Kedua, gender issues, dalam konteks poligami. Saya meyakini bahwa, persoalan poligami, titik persoalannya adalah perempuan tidak ingin diperlakukan sama bersama dengan perempuan yang posisinya serupa sebagai istri. Sekalipun dengan atas nama agama, poligami tetap menjadi persoalan yang sangat memuakkan digencarkan oleh sang suami para teroris untuk menambah keturunan, sehingga bisa menciptakan tentara di surga.

Ketiga, bacaan kritis. Jika pepatah mengatakan bahwa membaca adalah memberi makan jiwa, maka kalimat ini benar adanya. Sebab dengan membaca, mampu merubah karakter dan cara pandang seseorang terhadap sesuatu. Termasuk ketika membaca pemikiran-pemikiran dari berbagai referensi, akan memberikan dampak untuk mengubah gerakan dan pola kehidupan yang selama ini dilakukan.

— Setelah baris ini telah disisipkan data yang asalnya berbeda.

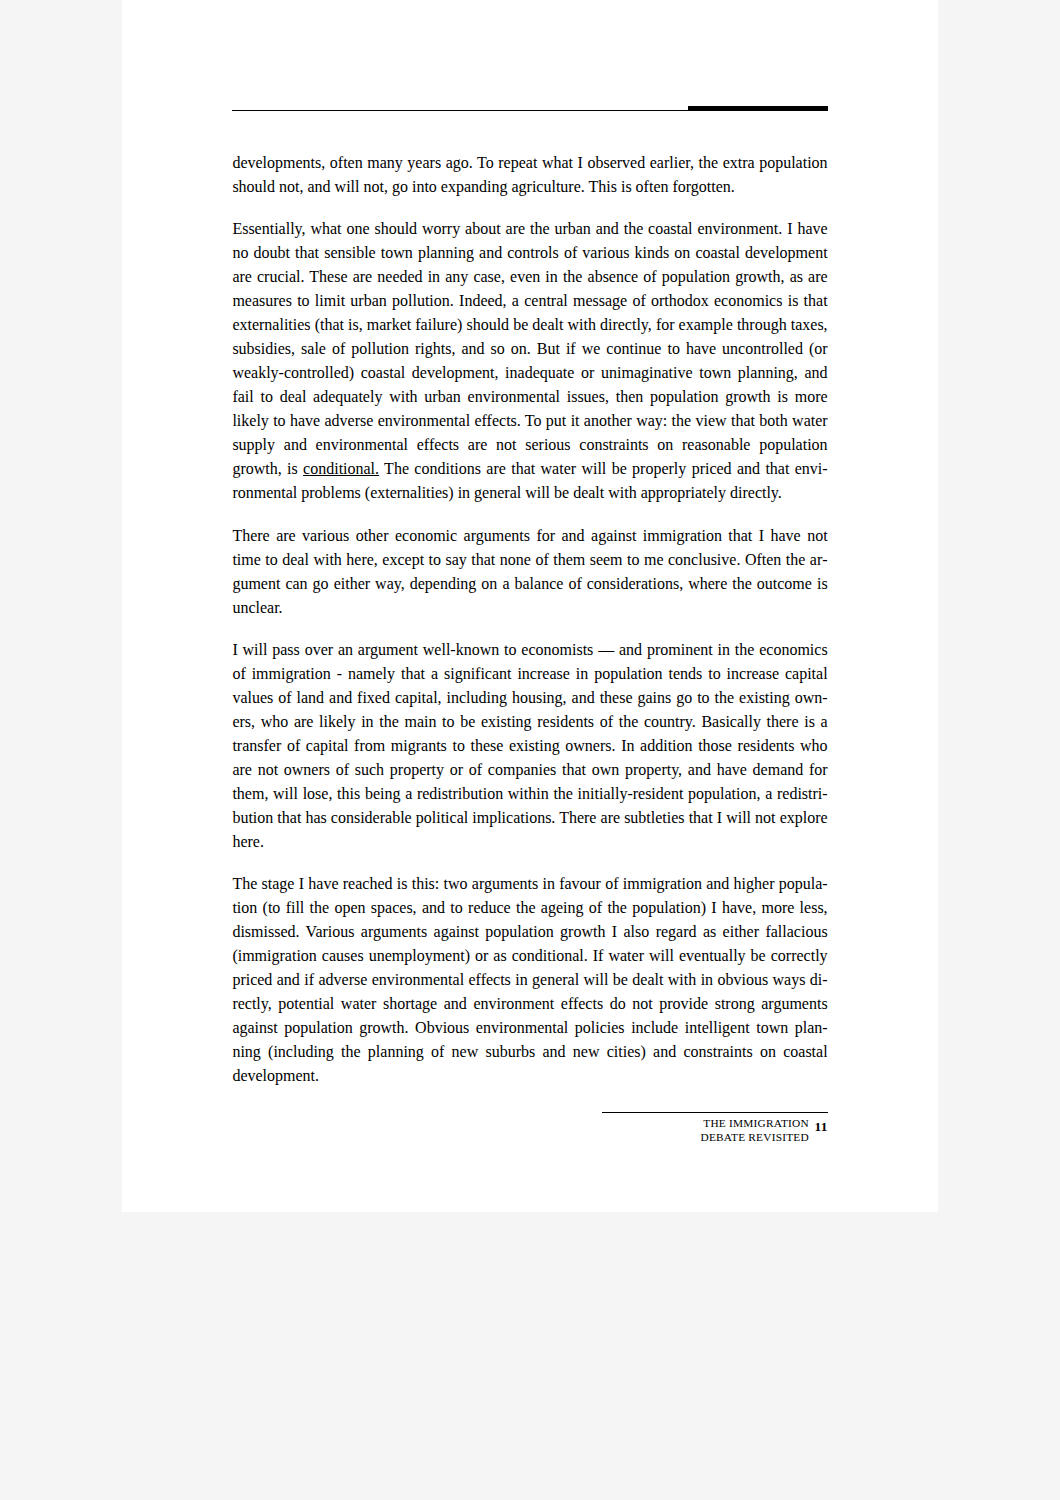developments, often many years ago. To repeat what I observed earlier, the extra population should not, and will not, go into expanding agriculture. This is often forgotten.
Essentially, what one should worry about are the urban and the coastal environment. I have no doubt that sensible town planning and controls of various kinds on coastal development are crucial. These are needed in any case, even in the absence of population growth, as are measures to limit urban pollution. Indeed, a central message of orthodox economics is that externalities (that is, market failure) should be dealt with directly, for example through taxes, subsidies, sale of pollution rights, and so on. But if we continue to have uncontrolled (or weakly-controlled) coastal development, inadequate or unimaginative town planning, and fail to deal adequately with urban environmental issues, then population growth is more likely to have adverse environmental effects. To put it another way: the view that both water supply and environmental effects are not serious constraints on reasonable population growth, is conditional. The conditions are that water will be properly priced and that environmental problems (externalities) in general will be dealt with appropriately directly.
There are various other economic arguments for and against immigration that I have not time to deal with here, except to say that none of them seem to me conclusive. Often the argument can go either way, depending on a balance of considerations, where the outcome is unclear.
I will pass over an argument well-known to economists — and prominent in the economics of immigration - namely that a significant increase in population tends to increase capital values of land and fixed capital, including housing, and these gains go to the existing owners, who are likely in the main to be existing residents of the country. Basically there is a transfer of capital from migrants to these existing owners. In addition those residents who are not owners of such property or of companies that own property, and have demand for them, will lose, this being a redistribution within the initially-resident population, a redistribution that has considerable political implications. There are subtleties that I will not explore here.
The stage I have reached is this: two arguments in favour of immigration and higher population (to fill the open spaces, and to reduce the ageing of the population) I have, more less, dismissed. Various arguments against population growth I also regard as either fallacious (immigration causes unemployment) or as conditional. If water will eventually be correctly priced and if adverse environmental effects in general will be dealt with in obvious ways directly, potential water shortage and environment effects do not provide strong arguments against population growth. Obvious environmental policies include intelligent town planning (including the planning of new suburbs and new cities) and constraints on coastal development.
The Immigration
Debate Revisited
11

Keempat, memori pluralisme. Wacana tentang pluralisme, melihat segala jenis perbedaan dari setiap individu selalu melekat dalam diri kita sebagai manusia. Artinya, sejak lahir kita diberikan pengalaman masa kecil tentang perbedaan karakter dari orang tua dan seluruh keluarga. Dari sinilah kemudian timbul rasa ketidaknyamanan, baik komunitas ataupun lingkungan yang tidak menghargai perbedaan ataupun lingkungan yang tidak setuju terhadap persatuan dan kesatuan.

Kelima, kelelahan atas narasi permusuhan. Narasi-narasi negatif dan permusuhan bahkan kebencian, bagaimanapun akan memberikan dampak yang sangat tidak baik bagi seseorang. Setiap orang akan muak dengan segala konfrontasi dan perdebatan. Sehingga dari sini, menjadi salah satu gerbong seorang perempuan kembali pada jalan yang benar.

Keenam, ilusi ISIS. Gerakan ISIS adalah gerakan yang ingin mengubah dunia dengan pemerintahan Islam. Tujuan tersebut adalah ilusi yang sama sekali tidak masuk akal dengan kekuatan yang di framing sebagai kekuatan Islam.

Ketujuh, power of love (family and community). Kekuatan cinta dari keluarga dan komunitas akan menjadi basis pengetahuan dan pengalaman seorang perempuan untuk kembali ke jalan yang benar. Maka tidak salah ketika dalam pendampingan istri-istri napiter, kehadiran komunitas-komunitas yang memberikan pendampingan kepada para perempuan menjadi ruang atau wadah kuat dalam menemukan jati diri dan melakukan perbaikan kehidupan.

Ketujuh alasan ini menjadi bagian dari perjalanan perempuan jihadis dalam menemukan jalan yang benar. Setiap fase yang dialami oleh perempuan, sangat penting untuk diperlihatkan sebagai proses pencarian. Termasuk berbagai fase atas pemahaman Islam yang dialami. Wallahu a’lam.